Today I have one tid-bit of advice to share with mothers, fathers, caregivers, etc. that came about from using basic problem solving skills, a core component of cognitive behavioral psychology. Has your morning with your munchkin(s) ever seemed rushed? My husband leaves for work around 6am which coincides with 4 munchkins waking up hungry, needing to get dressed, needing to brush teeth and hair, needing to put on sunscreen (since we are so fortunate to live in Santa Barbara, CA), needing to do homework, needing to pack up their lunches for school, and all the while just wanting to play with (or harass) their siblings – not to mention that I should at least get myself dressed and brush my teeth before leaving the house. We need to leave the house by 8:15 to make it to the first school drop-off which is enough time to do all this, except when it’s not – when there’s a huge diaper blow-out, a sick child, when the kids or I wake up in a particularly grumpy mood, when we can’t find a library book that’s due that day, etc. So, we are often scurrying out the door.

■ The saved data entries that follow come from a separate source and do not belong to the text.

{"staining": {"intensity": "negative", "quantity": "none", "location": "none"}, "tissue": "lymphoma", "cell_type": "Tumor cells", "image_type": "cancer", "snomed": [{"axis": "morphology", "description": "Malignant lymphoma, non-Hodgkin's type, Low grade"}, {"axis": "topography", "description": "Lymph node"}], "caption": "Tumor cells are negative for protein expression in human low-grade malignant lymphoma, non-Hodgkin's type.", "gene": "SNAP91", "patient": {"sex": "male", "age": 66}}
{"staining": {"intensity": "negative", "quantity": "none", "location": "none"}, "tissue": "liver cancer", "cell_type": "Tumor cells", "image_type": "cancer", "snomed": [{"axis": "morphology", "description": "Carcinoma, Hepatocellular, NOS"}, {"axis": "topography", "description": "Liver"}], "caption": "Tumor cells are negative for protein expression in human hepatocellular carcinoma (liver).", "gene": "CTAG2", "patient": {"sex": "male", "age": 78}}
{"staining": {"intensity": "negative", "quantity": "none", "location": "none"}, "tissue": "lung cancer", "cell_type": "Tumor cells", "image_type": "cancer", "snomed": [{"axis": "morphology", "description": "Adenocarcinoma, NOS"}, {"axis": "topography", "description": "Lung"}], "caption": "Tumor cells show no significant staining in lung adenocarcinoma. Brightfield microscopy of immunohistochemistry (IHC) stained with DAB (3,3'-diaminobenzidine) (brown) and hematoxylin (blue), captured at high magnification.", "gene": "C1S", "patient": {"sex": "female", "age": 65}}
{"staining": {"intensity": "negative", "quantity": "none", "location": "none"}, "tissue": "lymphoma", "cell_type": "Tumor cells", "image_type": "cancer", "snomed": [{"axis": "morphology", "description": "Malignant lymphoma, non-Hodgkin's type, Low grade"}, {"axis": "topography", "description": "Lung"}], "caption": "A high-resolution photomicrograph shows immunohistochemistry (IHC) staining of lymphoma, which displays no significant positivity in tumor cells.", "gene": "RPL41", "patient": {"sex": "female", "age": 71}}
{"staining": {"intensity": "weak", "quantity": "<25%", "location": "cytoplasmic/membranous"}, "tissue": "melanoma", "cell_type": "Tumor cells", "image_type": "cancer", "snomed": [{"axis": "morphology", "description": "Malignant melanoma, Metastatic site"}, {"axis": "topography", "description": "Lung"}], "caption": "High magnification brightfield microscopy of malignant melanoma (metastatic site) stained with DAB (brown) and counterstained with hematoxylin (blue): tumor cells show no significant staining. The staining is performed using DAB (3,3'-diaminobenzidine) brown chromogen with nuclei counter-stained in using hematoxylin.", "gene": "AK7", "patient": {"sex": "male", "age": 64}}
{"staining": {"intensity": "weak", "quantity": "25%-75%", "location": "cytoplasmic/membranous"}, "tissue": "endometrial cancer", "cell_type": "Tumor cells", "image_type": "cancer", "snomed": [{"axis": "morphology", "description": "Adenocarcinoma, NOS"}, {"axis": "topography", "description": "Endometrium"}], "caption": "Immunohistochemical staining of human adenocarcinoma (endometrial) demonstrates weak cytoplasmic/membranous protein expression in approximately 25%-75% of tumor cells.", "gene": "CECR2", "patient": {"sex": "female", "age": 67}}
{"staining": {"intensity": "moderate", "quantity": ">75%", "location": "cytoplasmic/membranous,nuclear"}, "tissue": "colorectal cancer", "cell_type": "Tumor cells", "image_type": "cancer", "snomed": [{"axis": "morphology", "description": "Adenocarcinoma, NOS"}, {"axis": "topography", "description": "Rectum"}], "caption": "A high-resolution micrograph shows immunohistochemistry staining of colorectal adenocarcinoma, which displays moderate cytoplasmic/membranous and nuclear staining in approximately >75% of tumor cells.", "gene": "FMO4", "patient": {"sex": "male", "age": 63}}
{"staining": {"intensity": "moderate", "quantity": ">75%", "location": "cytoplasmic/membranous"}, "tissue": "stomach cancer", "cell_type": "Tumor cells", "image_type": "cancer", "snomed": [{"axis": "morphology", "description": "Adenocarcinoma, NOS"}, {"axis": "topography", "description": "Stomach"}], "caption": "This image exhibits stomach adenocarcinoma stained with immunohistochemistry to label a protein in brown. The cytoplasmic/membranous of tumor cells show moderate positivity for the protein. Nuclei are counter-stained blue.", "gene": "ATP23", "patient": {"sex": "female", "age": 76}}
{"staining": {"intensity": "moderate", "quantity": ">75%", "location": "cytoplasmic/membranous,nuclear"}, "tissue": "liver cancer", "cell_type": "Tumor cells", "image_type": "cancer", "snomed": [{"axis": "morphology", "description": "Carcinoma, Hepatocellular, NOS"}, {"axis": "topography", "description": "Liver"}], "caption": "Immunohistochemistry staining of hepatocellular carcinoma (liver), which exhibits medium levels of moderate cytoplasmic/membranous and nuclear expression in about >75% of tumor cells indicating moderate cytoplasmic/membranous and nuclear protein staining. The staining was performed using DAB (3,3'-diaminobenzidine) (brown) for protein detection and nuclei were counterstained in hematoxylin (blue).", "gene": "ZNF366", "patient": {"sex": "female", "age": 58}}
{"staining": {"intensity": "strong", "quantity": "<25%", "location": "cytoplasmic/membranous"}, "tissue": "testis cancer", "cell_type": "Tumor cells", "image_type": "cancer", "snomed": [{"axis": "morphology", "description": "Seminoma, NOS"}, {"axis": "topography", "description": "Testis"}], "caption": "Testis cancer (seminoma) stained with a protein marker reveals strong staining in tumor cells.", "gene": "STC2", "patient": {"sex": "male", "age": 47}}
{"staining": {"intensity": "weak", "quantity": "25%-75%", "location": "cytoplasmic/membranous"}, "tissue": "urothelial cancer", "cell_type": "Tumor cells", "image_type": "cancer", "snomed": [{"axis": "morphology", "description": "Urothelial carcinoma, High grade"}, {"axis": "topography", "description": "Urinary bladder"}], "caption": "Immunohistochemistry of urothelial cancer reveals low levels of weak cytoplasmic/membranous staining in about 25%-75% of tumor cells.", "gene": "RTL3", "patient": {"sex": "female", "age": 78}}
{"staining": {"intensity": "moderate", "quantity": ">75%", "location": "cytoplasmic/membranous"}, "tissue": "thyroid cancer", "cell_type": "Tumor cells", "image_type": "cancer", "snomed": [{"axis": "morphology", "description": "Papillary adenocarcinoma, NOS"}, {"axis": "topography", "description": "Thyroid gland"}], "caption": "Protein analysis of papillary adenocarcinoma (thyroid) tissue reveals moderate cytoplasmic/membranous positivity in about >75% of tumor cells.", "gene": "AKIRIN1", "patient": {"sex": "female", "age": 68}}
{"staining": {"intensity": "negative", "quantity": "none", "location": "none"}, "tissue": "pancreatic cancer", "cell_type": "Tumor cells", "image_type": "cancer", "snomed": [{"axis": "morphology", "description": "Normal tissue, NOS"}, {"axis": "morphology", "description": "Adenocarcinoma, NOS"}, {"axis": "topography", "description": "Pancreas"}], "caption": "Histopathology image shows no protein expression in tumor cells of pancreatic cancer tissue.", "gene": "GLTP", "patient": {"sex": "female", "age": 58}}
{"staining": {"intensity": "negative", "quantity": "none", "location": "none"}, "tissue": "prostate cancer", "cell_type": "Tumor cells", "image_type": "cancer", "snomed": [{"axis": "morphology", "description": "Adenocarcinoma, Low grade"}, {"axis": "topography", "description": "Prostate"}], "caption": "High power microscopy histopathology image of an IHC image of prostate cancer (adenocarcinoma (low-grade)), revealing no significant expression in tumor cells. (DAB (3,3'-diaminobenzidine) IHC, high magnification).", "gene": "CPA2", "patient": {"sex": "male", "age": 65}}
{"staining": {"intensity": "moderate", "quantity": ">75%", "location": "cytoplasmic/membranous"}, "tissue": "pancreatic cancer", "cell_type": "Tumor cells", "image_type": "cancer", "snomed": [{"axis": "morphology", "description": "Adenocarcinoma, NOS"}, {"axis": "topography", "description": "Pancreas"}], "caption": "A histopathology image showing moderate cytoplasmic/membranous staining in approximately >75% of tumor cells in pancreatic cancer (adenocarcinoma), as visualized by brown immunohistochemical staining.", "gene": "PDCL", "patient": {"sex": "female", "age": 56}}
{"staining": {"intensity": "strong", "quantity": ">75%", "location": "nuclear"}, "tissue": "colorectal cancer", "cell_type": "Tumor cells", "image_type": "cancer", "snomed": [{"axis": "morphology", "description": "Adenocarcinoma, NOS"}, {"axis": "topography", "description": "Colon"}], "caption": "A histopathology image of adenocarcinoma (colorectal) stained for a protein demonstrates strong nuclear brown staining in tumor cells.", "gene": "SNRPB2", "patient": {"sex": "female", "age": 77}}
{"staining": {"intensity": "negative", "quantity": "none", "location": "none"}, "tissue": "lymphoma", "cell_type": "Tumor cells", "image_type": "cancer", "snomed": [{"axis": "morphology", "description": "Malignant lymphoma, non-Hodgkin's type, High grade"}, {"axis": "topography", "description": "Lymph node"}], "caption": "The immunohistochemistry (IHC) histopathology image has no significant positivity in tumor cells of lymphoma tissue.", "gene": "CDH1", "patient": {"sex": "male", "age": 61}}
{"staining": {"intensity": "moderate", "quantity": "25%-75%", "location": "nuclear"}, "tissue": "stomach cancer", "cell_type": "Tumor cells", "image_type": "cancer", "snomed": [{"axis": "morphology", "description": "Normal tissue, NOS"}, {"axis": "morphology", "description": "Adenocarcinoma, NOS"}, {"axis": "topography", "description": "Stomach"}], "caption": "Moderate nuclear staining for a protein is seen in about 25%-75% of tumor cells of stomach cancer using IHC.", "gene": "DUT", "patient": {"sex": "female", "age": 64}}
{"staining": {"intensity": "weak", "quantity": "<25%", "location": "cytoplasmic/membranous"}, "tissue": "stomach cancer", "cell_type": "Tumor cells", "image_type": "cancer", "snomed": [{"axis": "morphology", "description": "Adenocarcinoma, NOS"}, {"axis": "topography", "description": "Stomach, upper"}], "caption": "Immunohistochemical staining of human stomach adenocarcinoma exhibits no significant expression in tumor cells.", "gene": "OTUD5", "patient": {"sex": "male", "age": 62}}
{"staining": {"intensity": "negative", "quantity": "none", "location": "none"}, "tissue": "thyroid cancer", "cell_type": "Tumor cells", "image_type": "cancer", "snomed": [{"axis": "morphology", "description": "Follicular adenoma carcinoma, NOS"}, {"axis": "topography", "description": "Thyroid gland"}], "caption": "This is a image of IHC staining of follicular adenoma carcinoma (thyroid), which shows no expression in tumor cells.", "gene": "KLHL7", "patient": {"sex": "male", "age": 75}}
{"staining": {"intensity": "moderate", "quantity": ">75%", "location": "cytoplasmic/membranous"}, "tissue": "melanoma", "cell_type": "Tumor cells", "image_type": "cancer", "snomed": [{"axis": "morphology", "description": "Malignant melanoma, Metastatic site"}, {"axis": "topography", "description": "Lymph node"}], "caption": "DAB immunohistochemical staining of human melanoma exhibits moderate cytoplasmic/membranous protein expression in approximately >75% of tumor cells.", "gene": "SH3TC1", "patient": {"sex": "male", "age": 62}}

In trying to simplify my morning routine, I came up with an organizational strategy that has greatly helped easy mornings. Imagine that four kids are asking you to make four different breakfasts. Sounds a bit chaotic, right? It hit me one day that I should have a set meal plan so I thought up five breakfast for Monday through Friday, each of which include a fruit and a protein, and told the kids this was the new plan:

Monday: muffins (a real treat to get everyone excited about Mondays), chopped fruit, and a glass of milk

Tuesday: cereal (because Tuesday I do all of my laundry and need every second in the morning to get the second load in before we head out for the morning), chopped fruit, and milk either in the cereal or in a glass

Wednesday: bagel with cream cheese and either fruit on the side or orange juice since the bagel and cream cheese have the protein covered

Thursday: oatmeal with dried fruit and nuts – option of juice if they have nuts for protein, otherwise milk

Friday: primevil bars (which are these yummy bar-shaped baked good that resembles a cinnamon-raisin bagel made by Trader Joe’s) with jam, honey, or peanut butter on top, shopped fruit, and milk on the side

This may be way healthier or way less healthy than you’re used to and your own munchkins might love or despise these items; the menu can obviously be varied tremendously to meet your family needs but the routine in the real triumph. Such a simple strategy made mornings so much easier. After a short period, the kids were totally into the routine and started asking, “What day is it? So what do we eat today?” A wonderful mother friend of mine with 3 children saw my menu printed out and posted on our refrigerator one day and loved the idea so much she adapted it to her family to simplify their mornings. You may have already thought of this technique on your own but if not, give it a try and hopefully it will make your parenting morning just a little bit easier. By the way, as the kids get older, I let them choose a different meal than the daily special if they can make the entire meal themselves. My 8 year-old and 6-year-old love oatmeal so last year they learned how to microwave it themselves and some weeks they have that on several mornings with the fruit I have prepared.  Similarly, my 3 year-old just learned how to prepare his own primeval bars.

I don’t know when I’ll get around to writing my next entry in this blog. So far while writing this one I have retrieved my 8 year-old’s homework from my 1 year-old, wiped watermelon juice off my 3 year-old, been asked about 10 questions, and been pleasantly interrupted by about 30 comments just beseeching praise and affirmation. But I’ll try to fit them in here and there!